Meningkatkan kepercayaan diri


Menjalin hubungan khusus dengan pria bule menambah tingkat kepercayaan diri, sebab dengan penerimaan pemikiran, ide baru yang dihargai, empati yang tinggi, bukan hanya sebuah hubungan saling mempercayai satu sama lain, tapi juga persahabatan erat yang terjalin.




Setelah pertunangan yang putus, tiba saatnya bagiku untuk introspeksi diri dan menikmati hari-hariku kembali, meski aku tahu pria Irlandia dengan pupil mata biru itu tetap menunggu dan mengharapkanku.
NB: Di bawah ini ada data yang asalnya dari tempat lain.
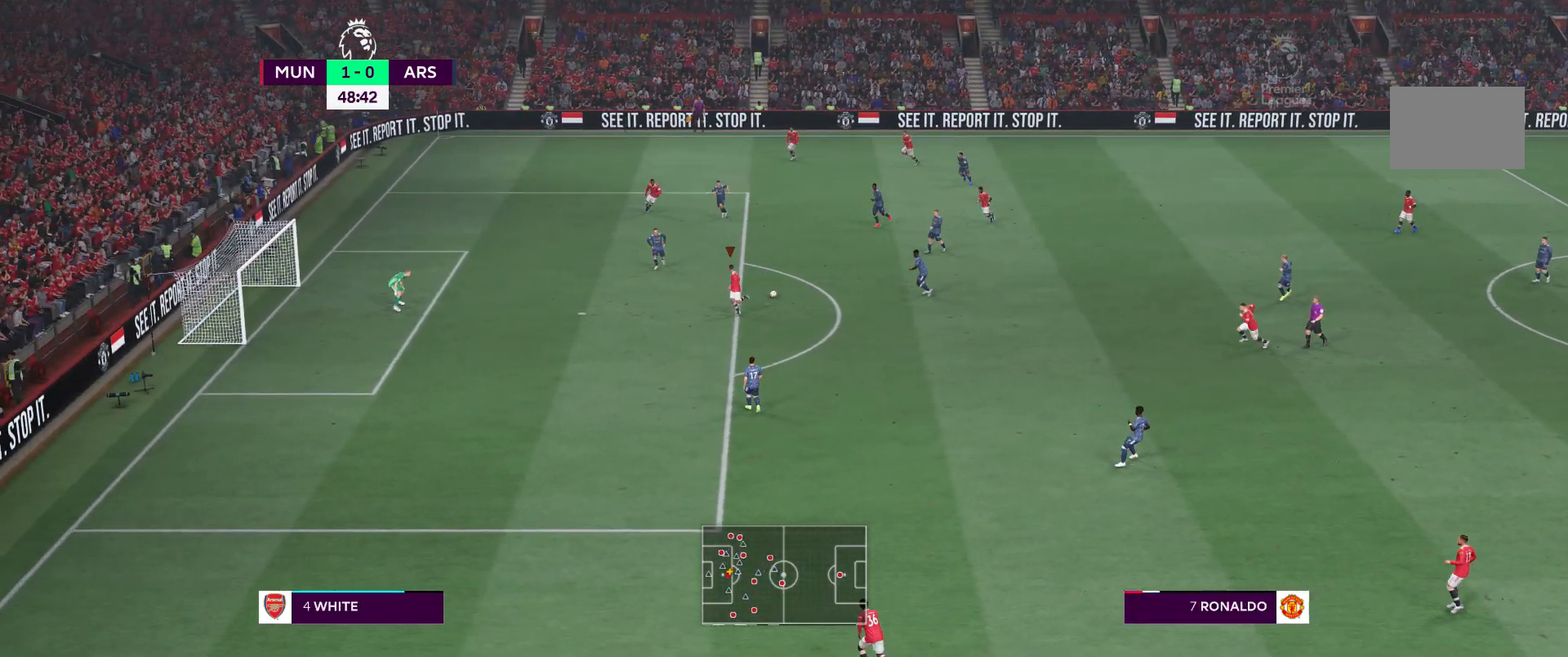
{"buttons": [], "left_stick": "down-left", "right_stick": "center", "events": []}
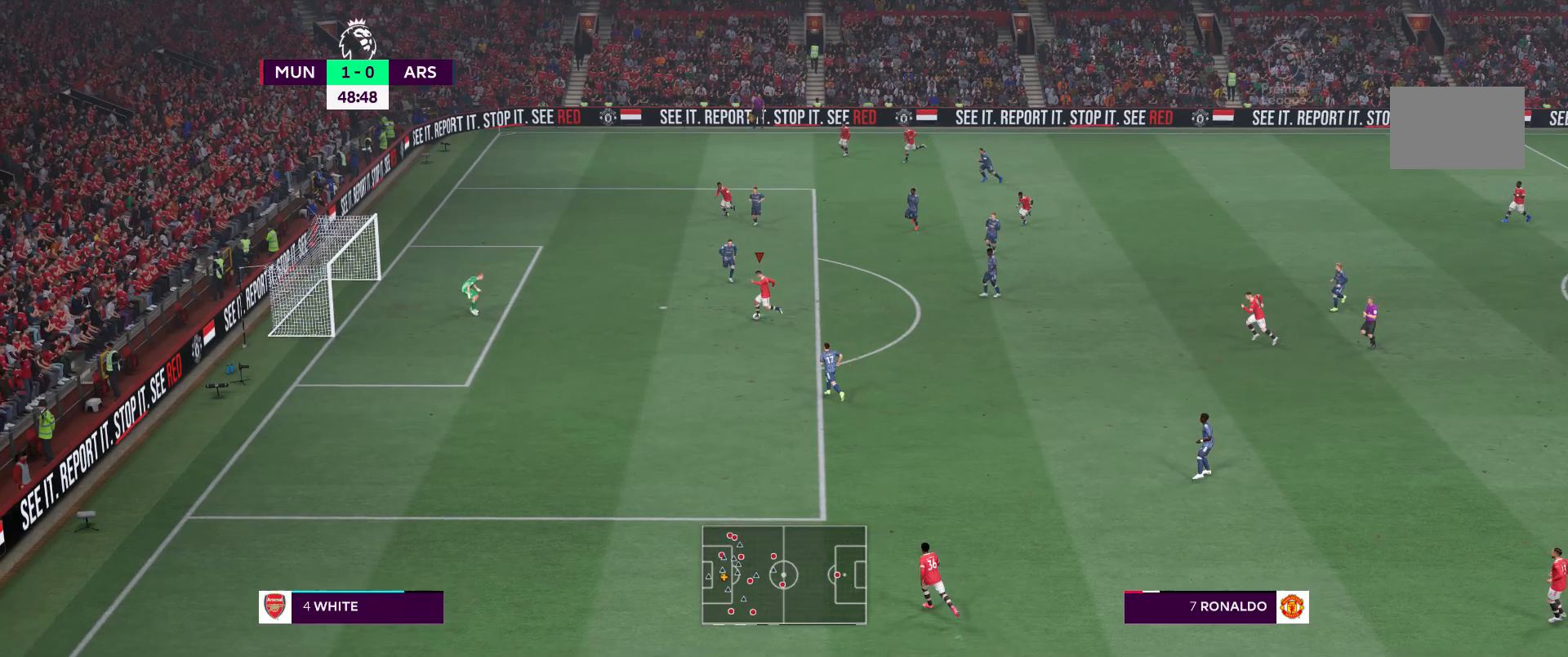
{"buttons": ["X"], "left_stick": "up-left", "right_stick": "center", "events": [[400, "X", "down"], [500, "left_stick", "up-left"]]}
Bahkan kudengar dia sudah berpindah keyakinan sama seperti keyakinanku, namun aku tetap tak bisa menerimanya dengan mudah, sebab dia harus lebih mengenal dan memahami keyakinan barunya dulu, sebab pindah keyakinan bukanlah semudah berganti baju.


Yang pasti, tak ada larangan memiliki kekasih bule, sebab hubungan beda negara makin menambah pengalaman budaya dan pengetahuan, tapi wajib memiliki persiapan mental yang super kuat untuk menghadapi perbedaan tradisi, norma-norma, bahkan bisa juga, keyakinan!